Now that we’ve gotten the not so great news over with, let’s talk about the lower risk activities that can still be just as fun…because we’re always searching for that silver lining…
Lower risk Halloween activities according to the CDC:
- Carving or decorating pumpkins with members of your household and displaying them
- Carving or decorating pumpkins outside, at a safe distance, with neighbors or friends
- Decorating your house, apartment, or living space
- Doing a Halloween scavenger hunt where children are given lists of Halloween-themed things to look for while they walk outdoors from house to house admiring Halloween decorations at a distance
- Having a virtual Halloween costume contest
- Having a Halloween movie night with people you live with
- Having a scavenger hunt-style trick-or-treat search with your household members in or around your home rather than going house to house
You can read more about the CDC’s Halloween recommendations here and see what moderate risk activities made the list.

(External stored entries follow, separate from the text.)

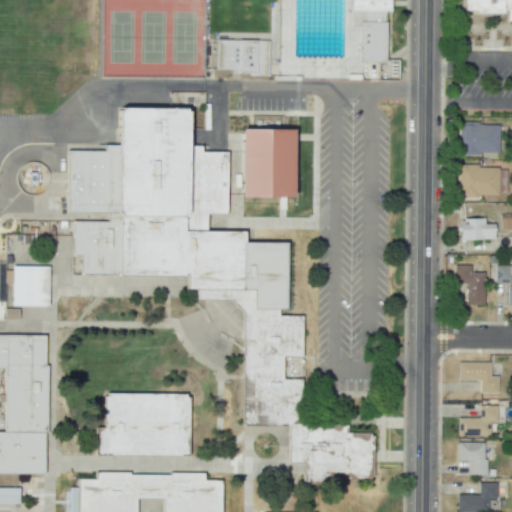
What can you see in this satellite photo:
building: (489, 6)
building: (488, 7)
building: (370, 8)
building: (372, 27)
park: (152, 38)
building: (371, 41)
building: (241, 56)
building: (242, 57)
road: (259, 89)
road: (506, 91)
road: (379, 92)
building: (477, 138)
road: (53, 159)
building: (265, 162)
building: (268, 163)
building: (476, 180)
road: (5, 197)
building: (505, 220)
parking lot: (345, 222)
road: (370, 227)
building: (474, 229)
road: (422, 255)
building: (203, 266)
building: (201, 267)
road: (334, 270)
building: (468, 283)
building: (28, 285)
building: (29, 286)
road: (467, 336)
building: (477, 375)
building: (22, 403)
building: (23, 403)
building: (476, 421)
building: (142, 424)
building: (143, 426)
building: (471, 456)
building: (145, 493)
building: (9, 495)
building: (476, 498)
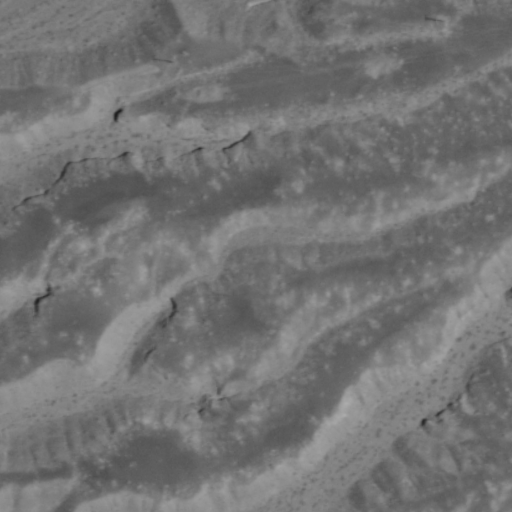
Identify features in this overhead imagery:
road: (9, 3)
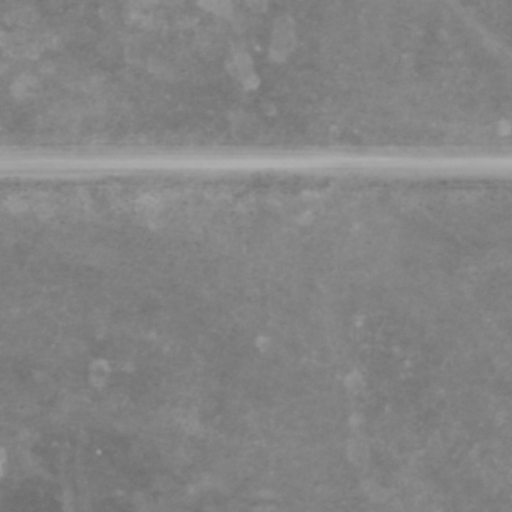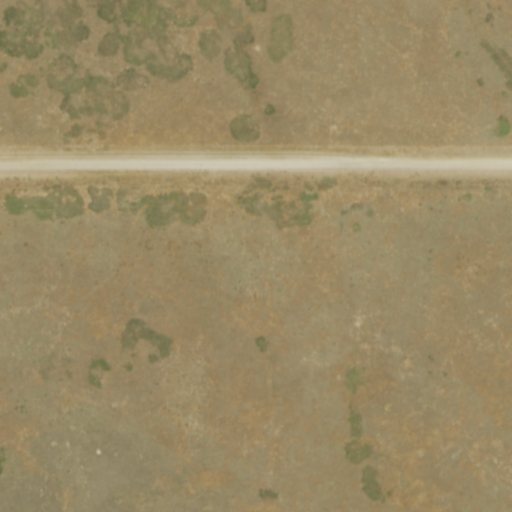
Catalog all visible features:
road: (255, 162)
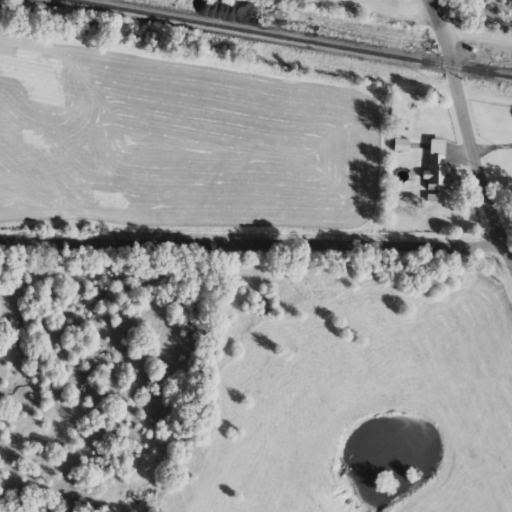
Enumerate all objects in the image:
road: (414, 3)
road: (475, 33)
railway: (286, 38)
road: (464, 121)
building: (435, 161)
building: (436, 161)
road: (250, 241)
road: (506, 256)
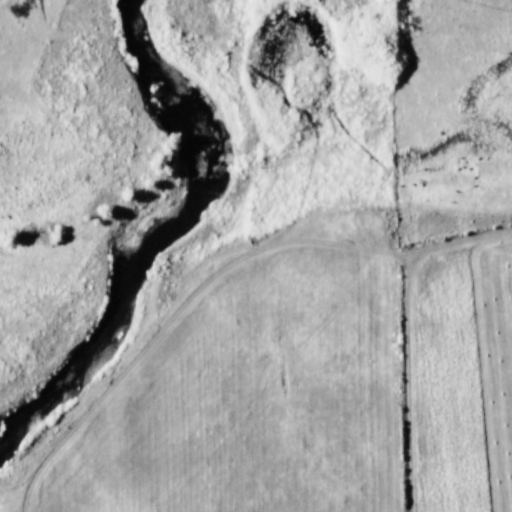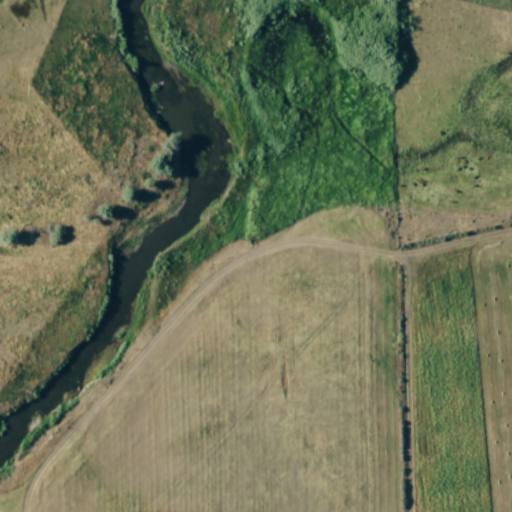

A few activities that made the moderate risk list include outdoor costume parades and visiting a pumpkin patch where others may be touching surfaces you come in contact with, so be sure to bring plenty of hand sanitizer if you go and wear a face mask if social distancing isn’t possible. Most of the Tampa Bay Area pumpkin patches and corn mazes are taking extra precautions like limiting the number of guests and modifying activities.
If you’ve been dreaming up ideas for a Halloween event with friends and neighbors, the CDC’s latest guidelines say that’s okay if you can host it outdoors and limit the number of people who attend. It’s also best to keep the small list of people you invite to people who live within your community. This recommendation totally makes sense to help reduce the risk of bringing the virus into your close community or spreading it to others. Masks and extra hand sanitizer are also recommended.
We know this is all less than ideal, but there are alternatives out there, so let’s try to collectively look on the bright side so we can get to the other end of this crazy year healthier and happier. We just need to get creative!
We’ve love the idea of hosting a mask making contest outside or even virtually–who can transform their dull cloth face mask into something amazing! A front door decorating contest for a neighborhood stroll is also a fun idea we’ve seen floating around.
Whatever you decide, be safe and enjoy the holiday. This season in our lives will be over soon enough.